Ada is a Spanish girl, twenty-eight years old, who lives in Copenhagen. She left Madrid years ago fleeing her life and her family there. She leads a normal life with her girlfriend Nadine and her dog Clara, but she feels permanently unsettled and has to take Lexatin to face her day-to-day life. Her two refuges are writing and her friendship with Denis, her best friend and soul mate from childhood. Gay like her, he is the perfect accomplice: he writes, like her, and he too left Spain, where he lived with his aunt after being abandoned by his parents, for Japan.
The novel begins with Ada forced to fly to Japan to bury Denis, who has committed suicide. Consumed by bottomless grief, Ada travels through a country unknown and ungraspable for her, trying to understand Denis’s reasons for killing himself. While there, Ada will discover secrets, not only about Denis, but about herself, and will learn the lesson her friend taught her: to save a life, you must learn what makes the cities cry.

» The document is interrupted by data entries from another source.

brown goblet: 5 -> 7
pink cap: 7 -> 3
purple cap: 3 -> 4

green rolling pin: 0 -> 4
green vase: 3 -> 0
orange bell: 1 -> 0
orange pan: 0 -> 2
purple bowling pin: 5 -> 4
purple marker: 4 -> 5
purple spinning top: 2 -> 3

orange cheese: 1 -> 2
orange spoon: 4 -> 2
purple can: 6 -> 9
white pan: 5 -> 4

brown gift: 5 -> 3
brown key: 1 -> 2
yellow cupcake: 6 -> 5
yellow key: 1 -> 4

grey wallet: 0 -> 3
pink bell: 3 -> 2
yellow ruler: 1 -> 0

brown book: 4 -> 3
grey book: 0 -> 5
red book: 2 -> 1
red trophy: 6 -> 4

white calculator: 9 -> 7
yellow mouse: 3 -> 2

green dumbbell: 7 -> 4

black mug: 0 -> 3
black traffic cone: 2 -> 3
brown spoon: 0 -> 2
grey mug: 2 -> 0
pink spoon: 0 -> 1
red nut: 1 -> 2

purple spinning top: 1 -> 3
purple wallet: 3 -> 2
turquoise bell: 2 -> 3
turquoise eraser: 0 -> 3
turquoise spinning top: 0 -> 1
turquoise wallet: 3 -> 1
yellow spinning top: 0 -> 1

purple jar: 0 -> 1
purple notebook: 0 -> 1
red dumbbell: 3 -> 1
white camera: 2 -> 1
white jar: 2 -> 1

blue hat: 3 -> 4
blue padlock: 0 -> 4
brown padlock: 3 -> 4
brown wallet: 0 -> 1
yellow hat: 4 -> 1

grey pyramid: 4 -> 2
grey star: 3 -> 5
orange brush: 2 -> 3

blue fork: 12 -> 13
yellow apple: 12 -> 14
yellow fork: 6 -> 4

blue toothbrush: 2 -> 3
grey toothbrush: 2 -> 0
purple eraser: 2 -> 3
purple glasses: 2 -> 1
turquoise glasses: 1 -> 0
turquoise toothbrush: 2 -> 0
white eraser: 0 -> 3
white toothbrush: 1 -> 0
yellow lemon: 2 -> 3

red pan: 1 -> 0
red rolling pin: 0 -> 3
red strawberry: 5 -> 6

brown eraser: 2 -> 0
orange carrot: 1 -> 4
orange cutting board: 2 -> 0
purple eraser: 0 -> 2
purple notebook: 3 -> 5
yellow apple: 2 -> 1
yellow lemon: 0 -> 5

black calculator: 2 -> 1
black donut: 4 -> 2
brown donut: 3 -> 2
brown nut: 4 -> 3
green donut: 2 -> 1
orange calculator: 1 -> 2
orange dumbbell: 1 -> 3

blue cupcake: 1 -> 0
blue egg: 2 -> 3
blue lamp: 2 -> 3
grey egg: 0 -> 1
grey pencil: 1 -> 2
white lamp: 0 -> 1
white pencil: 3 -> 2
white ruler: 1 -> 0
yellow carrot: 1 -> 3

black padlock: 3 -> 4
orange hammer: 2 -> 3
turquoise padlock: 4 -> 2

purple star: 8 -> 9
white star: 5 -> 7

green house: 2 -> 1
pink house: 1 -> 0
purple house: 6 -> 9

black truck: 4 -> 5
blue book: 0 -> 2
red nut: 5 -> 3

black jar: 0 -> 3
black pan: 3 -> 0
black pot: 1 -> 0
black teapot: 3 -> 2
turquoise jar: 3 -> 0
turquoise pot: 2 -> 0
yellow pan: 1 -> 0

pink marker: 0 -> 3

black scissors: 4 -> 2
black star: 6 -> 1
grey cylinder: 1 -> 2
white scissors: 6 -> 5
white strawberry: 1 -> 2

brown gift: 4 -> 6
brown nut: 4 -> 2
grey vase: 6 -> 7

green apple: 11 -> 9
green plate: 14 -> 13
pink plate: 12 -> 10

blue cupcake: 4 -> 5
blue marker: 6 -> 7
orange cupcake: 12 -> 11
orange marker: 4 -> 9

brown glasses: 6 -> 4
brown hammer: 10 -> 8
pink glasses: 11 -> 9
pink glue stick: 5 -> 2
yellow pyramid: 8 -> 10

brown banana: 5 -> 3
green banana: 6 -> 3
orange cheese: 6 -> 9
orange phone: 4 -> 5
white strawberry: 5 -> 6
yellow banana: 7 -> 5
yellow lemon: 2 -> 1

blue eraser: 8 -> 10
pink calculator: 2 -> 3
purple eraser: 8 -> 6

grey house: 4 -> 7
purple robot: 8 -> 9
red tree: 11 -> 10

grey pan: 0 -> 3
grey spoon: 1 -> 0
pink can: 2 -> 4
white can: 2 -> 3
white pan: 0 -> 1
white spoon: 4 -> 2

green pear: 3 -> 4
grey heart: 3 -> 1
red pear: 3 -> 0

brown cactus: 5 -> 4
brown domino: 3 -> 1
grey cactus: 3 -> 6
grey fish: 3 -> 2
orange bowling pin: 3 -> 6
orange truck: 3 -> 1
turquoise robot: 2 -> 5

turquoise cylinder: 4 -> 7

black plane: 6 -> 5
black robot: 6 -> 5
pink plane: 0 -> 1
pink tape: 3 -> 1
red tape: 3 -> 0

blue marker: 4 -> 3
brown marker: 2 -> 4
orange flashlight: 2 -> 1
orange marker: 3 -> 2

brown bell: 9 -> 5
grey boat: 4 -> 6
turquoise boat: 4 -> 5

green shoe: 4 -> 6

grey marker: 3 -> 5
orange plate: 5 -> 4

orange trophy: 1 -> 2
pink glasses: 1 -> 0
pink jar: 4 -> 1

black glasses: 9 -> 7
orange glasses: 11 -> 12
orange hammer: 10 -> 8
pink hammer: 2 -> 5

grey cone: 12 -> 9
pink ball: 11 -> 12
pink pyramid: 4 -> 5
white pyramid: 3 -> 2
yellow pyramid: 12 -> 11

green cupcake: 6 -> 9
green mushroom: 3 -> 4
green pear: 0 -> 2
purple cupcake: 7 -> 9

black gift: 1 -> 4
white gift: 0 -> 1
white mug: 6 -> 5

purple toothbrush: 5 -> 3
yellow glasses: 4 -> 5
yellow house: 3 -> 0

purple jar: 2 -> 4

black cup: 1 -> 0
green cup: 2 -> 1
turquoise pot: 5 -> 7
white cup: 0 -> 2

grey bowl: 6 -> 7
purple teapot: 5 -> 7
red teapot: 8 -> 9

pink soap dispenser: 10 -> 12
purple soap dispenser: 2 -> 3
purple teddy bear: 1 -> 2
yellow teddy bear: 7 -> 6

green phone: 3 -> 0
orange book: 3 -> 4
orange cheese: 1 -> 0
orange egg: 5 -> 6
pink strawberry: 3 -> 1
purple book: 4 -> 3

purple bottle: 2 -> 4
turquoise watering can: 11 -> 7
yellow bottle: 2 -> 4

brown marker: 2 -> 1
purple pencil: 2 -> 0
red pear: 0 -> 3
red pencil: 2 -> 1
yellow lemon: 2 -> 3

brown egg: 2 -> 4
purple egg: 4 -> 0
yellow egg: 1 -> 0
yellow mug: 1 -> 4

Why Cities Cry is a novel of feelings, a poetic narrative about lovelessness, about accepting oneself, about the fear of disappointing expectations and the frustration of not achieving happiness when we think that should be our life’s goal.
A novel for the nineties generation.
“There is nothing more fragile than a human being who is loved.”
“This is how I imagine the lovers, Hiro and Denis, saying goodbye, with all the suffering of a city filled with injustice. You have to know why cities cry to know how lovers cry.”
“All my life, I’ve been in conflict with myself, assuming I was a more tormented person, a sadder person than everyone else. And even today I am surprised to find myself hating myself for that reason: because I am not as happy as society tells me to be.”
“Fuck you, whore, my head says to me. That’s the usual tone my brain takes with me. I’m used to it, so I feel pleasure in those words, even relief.”
Ada wants to disappear, “to change my life, for people not to have enough hours in the day to remember me.”
“Finally, I have managed to understand why cities cry when they’ve been mistreated and rise back up. They cry from love, Ada.”